ASSIGNED TASK:
Some of the lines below need repeating. Reproduce exactly those between the lines holding "left shoulder: (610, 236)" and "right eye: (533, 221)", inclusive.

GIVEN RECORDS:
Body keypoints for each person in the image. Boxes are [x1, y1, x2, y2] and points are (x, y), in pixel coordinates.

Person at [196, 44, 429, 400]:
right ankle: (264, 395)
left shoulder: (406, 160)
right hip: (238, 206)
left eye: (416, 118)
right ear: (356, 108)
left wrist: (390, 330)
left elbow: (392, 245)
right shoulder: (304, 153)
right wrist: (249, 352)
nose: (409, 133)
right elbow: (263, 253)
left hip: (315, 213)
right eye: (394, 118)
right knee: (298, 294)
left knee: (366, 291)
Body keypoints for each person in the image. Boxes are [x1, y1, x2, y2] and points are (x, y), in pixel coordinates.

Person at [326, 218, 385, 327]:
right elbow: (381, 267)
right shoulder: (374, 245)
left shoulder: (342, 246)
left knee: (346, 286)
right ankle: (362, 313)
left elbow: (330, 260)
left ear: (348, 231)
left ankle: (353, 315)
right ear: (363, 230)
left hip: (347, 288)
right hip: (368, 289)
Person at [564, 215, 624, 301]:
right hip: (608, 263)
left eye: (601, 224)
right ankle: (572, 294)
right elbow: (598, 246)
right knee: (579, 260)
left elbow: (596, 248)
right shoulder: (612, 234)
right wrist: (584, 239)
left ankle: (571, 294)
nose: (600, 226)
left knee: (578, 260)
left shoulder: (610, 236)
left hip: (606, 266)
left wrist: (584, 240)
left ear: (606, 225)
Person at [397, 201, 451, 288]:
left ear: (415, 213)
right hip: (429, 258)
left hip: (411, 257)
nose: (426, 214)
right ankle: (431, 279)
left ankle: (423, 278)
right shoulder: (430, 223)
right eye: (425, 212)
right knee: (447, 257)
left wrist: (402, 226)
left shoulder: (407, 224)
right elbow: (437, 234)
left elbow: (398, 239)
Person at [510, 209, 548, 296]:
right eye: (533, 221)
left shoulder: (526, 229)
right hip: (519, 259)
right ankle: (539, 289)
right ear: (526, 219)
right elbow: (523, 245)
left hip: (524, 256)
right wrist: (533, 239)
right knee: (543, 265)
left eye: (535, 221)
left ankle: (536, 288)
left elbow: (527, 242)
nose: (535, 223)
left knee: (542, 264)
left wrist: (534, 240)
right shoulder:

ANSWER BOX:
left shoulder: (610, 236)
left hip: (606, 266)
left wrist: (584, 240)
left ear: (606, 225)
Person at [397, 201, 451, 288]:
left ear: (415, 213)
right hip: (429, 258)
left hip: (411, 257)
nose: (426, 214)
right ankle: (431, 279)
left ankle: (423, 278)
right shoulder: (430, 223)
right eye: (425, 212)
right knee: (447, 257)
left wrist: (402, 226)
left shoulder: (407, 224)
right elbow: (437, 234)
left elbow: (398, 239)
Person at [510, 209, 548, 296]:
right eye: (533, 221)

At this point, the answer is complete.